## ABOUT THIS TASK
After reading the listing below, copy it out exactly.
[[ STORED DATA open ]]
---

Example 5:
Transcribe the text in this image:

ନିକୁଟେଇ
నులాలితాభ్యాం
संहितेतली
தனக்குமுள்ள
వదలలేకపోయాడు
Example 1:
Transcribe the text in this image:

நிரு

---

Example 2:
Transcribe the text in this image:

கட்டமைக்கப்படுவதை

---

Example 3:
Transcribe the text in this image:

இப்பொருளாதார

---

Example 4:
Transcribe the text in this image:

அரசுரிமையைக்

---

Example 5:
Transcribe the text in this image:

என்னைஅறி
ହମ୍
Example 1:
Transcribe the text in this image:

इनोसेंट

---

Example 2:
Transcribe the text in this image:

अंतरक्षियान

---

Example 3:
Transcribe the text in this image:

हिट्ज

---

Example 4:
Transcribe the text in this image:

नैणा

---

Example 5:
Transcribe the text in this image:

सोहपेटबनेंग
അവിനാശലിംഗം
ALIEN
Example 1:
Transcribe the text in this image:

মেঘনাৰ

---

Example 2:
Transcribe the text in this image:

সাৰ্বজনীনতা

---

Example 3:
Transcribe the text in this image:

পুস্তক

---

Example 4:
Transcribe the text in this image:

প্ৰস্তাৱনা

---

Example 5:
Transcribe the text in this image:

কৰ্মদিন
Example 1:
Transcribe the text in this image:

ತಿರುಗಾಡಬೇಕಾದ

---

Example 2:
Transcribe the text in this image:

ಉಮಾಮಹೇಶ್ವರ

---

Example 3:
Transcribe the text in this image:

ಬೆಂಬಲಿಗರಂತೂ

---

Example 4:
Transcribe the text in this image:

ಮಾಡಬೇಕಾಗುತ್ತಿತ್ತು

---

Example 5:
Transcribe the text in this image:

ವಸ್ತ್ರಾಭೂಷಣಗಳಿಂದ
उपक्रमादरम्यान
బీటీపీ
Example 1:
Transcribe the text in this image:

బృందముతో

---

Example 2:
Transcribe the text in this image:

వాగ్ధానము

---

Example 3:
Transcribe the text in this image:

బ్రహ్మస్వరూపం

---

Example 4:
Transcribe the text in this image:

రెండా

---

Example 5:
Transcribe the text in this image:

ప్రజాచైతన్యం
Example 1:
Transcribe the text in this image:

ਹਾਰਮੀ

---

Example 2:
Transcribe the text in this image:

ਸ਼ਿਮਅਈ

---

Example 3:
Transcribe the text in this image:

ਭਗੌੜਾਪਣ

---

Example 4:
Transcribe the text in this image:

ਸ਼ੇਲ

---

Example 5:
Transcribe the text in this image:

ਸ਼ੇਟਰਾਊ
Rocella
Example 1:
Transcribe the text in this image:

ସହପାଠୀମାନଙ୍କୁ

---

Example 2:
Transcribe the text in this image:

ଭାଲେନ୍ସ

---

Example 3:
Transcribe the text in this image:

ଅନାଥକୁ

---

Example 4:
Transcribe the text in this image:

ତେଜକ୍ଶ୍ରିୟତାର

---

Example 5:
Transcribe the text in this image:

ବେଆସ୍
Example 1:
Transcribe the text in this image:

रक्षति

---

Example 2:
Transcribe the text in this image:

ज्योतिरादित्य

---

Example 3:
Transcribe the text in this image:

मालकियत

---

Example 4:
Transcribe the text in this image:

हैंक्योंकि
[[ STORED DATA closed ]]
## EXERCISE ANSWER
---

Example 5:
Transcribe the text in this image:

ନିକୁଟେଇ
నులాలితాభ్యాం
संहितेतली
தனக்குமுள்ள
వదలలేకపోయాడు
Example 1:
Transcribe the text in this image:

நிரு

---

Example 2:
Transcribe the text in this image:

கட்டமைக்கப்படுவதை

---

Example 3:
Transcribe the text in this image:

இப்பொருளாதார

---

Example 4:
Transcribe the text in this image:

அரசுரிமையைக்

---

Example 5:
Transcribe the text in this image:

என்னைஅறி
ହମ୍
Example 1:
Transcribe the text in this image:

इनोसेंट

---

Example 2:
Transcribe the text in this image:

अंतरक्षियान

---

Example 3:
Transcribe the text in this image:

हिट्ज

---

Example 4:
Transcribe the text in this image:

नैणा

---

Example 5:
Transcribe the text in this image:

सोहपेटबनेंग
അവിനാശലിംഗം
ALIEN
Example 1:
Transcribe the text in this image:

মেঘনাৰ

---

Example 2:
Transcribe the text in this image:

সাৰ্বজনীনতা

---

Example 3:
Transcribe the text in this image:

পুস্তক

---

Example 4:
Transcribe the text in this image:

প্ৰস্তাৱনা

---

Example 5:
Transcribe the text in this image:

কৰ্মদিন
Example 1:
Transcribe the text in this image:

ತಿರುಗಾಡಬೇಕಾದ

---

Example 2:
Transcribe the text in this image:

ಉಮಾಮಹೇಶ್ವರ

---

Example 3:
Transcribe the text in this image:

ಬೆಂಬಲಿಗರಂತೂ

---

Example 4:
Transcribe the text in this image:

ಮಾಡಬೇಕಾಗುತ್ತಿತ್ತು

---

Example 5:
Transcribe the text in this image:

ವಸ್ತ್ರಾಭೂಷಣಗಳಿಂದ
उपक्रमादरम्यान
బీటీపీ
Example 1:
Transcribe the text in this image:

బృందముతో

---

Example 2:
Transcribe the text in this image:

వాగ్ధానము

---

Example 3:
Transcribe the text in this image:

బ్రహ్మస్వరూపం

---

Example 4:
Transcribe the text in this image:

రెండా

---

Example 5:
Transcribe the text in this image:

ప్రజాచైతన్యం
Example 1:
Transcribe the text in this image:

ਹਾਰਮੀ

---

Example 2:
Transcribe the text in this image:

ਸ਼ਿਮਅਈ

---

Example 3:
Transcribe the text in this image:

ਭਗੌੜਾਪਣ

---

Example 4:
Transcribe the text in this image:

ਸ਼ੇਲ

---

Example 5:
Transcribe the text in this image:

ਸ਼ੇਟਰਾਊ
Rocella
Example 1:
Transcribe the text in this image:

ସହପାଠୀମାନଙ୍କୁ

---

Example 2:
Transcribe the text in this image:

ଭାଲେନ୍ସ

---

Example 3:
Transcribe the text in this image:

ଅନାଥକୁ

---

Example 4:
Transcribe the text in this image:

ତେଜକ୍ଶ୍ରିୟତାର

---

Example 5:
Transcribe the text in this image:

ବେଆସ୍
Example 1:
Transcribe the text in this image:

रक्षति

---

Example 2:
Transcribe the text in this image:

ज्योतिरादित्य

---

Example 3:
Transcribe the text in this image:

मालकियत

---

Example 4:
Transcribe the text in this image:

हैंक्योंकि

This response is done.